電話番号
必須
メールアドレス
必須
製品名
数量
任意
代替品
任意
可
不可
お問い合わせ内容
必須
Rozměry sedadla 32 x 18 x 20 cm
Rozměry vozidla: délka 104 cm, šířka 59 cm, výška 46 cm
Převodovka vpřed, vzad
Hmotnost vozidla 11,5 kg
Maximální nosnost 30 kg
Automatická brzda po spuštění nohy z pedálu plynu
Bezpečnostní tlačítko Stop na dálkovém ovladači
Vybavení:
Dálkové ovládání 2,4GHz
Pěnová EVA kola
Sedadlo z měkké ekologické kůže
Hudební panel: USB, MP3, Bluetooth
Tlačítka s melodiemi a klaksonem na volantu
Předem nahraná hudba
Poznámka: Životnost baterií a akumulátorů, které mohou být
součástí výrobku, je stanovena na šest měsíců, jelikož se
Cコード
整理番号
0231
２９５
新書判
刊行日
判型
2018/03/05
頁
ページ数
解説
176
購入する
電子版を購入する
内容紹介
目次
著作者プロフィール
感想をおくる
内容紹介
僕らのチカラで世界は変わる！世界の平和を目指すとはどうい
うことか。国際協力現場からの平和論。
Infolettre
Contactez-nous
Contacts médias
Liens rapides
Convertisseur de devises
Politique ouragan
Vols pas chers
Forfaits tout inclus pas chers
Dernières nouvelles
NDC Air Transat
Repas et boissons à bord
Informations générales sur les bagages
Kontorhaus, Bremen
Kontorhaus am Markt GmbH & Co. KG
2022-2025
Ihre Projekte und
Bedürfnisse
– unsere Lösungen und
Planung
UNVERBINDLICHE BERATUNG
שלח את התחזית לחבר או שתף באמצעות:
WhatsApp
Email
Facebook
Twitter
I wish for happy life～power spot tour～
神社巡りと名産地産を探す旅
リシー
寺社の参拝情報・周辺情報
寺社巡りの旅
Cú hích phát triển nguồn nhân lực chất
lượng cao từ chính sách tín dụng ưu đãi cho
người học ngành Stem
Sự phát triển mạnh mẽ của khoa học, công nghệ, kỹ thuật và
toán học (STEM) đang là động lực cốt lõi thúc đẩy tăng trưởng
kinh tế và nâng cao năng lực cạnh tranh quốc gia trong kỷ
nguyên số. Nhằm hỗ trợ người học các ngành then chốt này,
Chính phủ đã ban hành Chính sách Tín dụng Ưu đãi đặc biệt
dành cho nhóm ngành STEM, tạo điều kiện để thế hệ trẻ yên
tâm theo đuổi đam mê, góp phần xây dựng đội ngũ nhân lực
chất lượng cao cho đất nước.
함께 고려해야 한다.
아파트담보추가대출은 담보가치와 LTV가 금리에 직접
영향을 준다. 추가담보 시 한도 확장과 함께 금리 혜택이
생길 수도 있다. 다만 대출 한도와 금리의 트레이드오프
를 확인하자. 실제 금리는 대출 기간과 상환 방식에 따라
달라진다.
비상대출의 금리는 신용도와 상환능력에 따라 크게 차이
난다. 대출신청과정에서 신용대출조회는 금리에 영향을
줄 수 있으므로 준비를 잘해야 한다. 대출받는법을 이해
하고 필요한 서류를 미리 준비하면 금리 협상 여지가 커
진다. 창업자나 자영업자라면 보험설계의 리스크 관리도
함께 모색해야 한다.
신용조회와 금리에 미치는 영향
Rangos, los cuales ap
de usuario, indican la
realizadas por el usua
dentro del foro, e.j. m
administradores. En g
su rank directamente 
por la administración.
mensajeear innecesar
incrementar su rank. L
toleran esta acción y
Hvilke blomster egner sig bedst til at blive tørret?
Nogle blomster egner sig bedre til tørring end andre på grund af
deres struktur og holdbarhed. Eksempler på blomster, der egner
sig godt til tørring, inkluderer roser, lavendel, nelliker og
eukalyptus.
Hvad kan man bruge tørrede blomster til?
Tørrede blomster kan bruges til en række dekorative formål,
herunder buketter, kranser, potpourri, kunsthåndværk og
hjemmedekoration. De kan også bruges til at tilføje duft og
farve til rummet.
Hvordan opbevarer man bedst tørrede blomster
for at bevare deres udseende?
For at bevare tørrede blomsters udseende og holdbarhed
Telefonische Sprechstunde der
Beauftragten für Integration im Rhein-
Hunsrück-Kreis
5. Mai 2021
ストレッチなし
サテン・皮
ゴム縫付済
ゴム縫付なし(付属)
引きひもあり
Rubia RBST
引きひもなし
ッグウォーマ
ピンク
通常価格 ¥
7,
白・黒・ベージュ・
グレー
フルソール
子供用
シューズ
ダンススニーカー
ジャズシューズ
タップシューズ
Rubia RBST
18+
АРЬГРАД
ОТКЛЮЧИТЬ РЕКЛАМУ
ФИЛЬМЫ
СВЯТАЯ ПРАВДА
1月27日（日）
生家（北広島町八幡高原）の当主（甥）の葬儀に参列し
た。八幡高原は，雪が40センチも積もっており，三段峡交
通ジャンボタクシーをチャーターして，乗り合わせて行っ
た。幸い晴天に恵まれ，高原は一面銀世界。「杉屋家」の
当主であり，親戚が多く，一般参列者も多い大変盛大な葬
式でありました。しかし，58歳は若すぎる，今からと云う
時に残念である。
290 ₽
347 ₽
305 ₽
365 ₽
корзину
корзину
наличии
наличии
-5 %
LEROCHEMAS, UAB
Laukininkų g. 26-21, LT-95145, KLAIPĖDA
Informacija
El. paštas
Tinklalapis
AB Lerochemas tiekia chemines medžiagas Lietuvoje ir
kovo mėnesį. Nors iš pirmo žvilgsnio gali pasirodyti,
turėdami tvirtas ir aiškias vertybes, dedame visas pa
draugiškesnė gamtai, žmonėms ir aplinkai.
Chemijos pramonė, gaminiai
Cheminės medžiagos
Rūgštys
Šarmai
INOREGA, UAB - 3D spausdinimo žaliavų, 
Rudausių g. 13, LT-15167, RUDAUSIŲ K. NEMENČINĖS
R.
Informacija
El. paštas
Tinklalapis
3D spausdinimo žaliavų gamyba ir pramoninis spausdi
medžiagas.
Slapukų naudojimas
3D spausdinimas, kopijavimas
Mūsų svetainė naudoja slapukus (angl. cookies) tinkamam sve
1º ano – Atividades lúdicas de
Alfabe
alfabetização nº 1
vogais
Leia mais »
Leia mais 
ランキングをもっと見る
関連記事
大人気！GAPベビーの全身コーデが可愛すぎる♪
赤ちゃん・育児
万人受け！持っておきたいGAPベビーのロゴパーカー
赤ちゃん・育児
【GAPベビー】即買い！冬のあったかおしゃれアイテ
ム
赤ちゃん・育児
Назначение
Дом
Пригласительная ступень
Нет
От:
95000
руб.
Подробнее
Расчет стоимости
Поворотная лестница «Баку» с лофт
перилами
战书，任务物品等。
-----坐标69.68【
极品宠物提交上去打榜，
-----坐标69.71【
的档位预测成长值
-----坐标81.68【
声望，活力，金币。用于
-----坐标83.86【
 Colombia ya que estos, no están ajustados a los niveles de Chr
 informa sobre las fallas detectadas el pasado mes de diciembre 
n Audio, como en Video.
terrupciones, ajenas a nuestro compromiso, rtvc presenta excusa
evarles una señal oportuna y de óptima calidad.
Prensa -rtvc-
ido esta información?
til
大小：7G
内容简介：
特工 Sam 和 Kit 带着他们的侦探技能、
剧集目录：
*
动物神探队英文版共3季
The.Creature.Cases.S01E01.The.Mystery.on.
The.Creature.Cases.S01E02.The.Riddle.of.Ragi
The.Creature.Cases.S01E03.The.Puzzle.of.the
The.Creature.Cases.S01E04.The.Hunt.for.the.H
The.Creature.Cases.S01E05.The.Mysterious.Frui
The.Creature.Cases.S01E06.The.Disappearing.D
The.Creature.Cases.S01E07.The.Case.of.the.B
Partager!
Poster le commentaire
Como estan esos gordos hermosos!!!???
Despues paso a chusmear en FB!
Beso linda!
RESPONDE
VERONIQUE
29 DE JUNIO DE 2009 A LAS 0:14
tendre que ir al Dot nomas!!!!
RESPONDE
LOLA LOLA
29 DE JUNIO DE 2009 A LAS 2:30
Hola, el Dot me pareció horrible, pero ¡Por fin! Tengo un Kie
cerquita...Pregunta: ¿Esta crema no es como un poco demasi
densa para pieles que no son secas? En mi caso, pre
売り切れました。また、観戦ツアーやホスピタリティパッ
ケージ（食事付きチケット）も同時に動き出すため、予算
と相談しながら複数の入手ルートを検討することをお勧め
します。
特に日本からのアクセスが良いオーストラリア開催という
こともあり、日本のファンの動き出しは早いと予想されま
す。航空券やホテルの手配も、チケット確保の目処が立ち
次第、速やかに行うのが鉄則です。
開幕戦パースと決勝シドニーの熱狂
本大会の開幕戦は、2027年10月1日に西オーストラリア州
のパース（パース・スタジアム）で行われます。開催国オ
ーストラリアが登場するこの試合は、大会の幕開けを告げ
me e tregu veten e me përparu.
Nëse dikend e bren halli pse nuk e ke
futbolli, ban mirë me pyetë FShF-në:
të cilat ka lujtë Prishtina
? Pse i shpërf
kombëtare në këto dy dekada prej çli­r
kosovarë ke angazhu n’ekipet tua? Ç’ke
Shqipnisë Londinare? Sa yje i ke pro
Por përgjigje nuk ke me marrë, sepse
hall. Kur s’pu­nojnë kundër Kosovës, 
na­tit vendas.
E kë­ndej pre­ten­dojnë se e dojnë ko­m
■ ■ ■ ■ ■ ■ ■
**DESCRIPTION OF THE TASK**. Retype the listing from its first line onward, stopping after the line that contains "NDC Air Transat" has been retyped in full.

**EXERCISE OUTPUT**.
電話番号
必須
メールアドレス
必須
製品名
数量
任意
代替品
任意
可
不可
お問い合わせ内容
必須
Rozměry sedadla 32 x 18 x 20 cm
Rozměry vozidla: délka 104 cm, šířka 59 cm, výška 46 cm
Převodovka vpřed, vzad
Hmotnost vozidla 11,5 kg
Maximální nosnost 30 kg
Automatická brzda po spuštění nohy z pedálu plynu
Bezpečnostní tlačítko Stop na dálkovém ovladači
Vybavení:
Dálkové ovládání 2,4GHz
Pěnová EVA kola
Sedadlo z měkké ekologické kůže
Hudební panel: USB, MP3, Bluetooth
Tlačítka s melodiemi a klaksonem na volantu
Předem nahraná hudba
Poznámka: Životnost baterií a akumulátorů, které mohou být
součástí výrobku, je stanovena na šest měsíců, jelikož se
Cコード
整理番号
0231
２９５
新書判
刊行日
判型
2018/03/05
頁
ページ数
解説
176
購入する
電子版を購入する
内容紹介
目次
著作者プロフィール
感想をおくる
内容紹介
僕らのチカラで世界は変わる！世界の平和を目指すとはどうい
うことか。国際協力現場からの平和論。
Infolettre
Contactez-nous
Contacts médias
Liens rapides
Convertisseur de devises
Politique ouragan
Vols pas chers
Forfaits tout inclus pas chers
Dernières nouvelles
NDC Air Transat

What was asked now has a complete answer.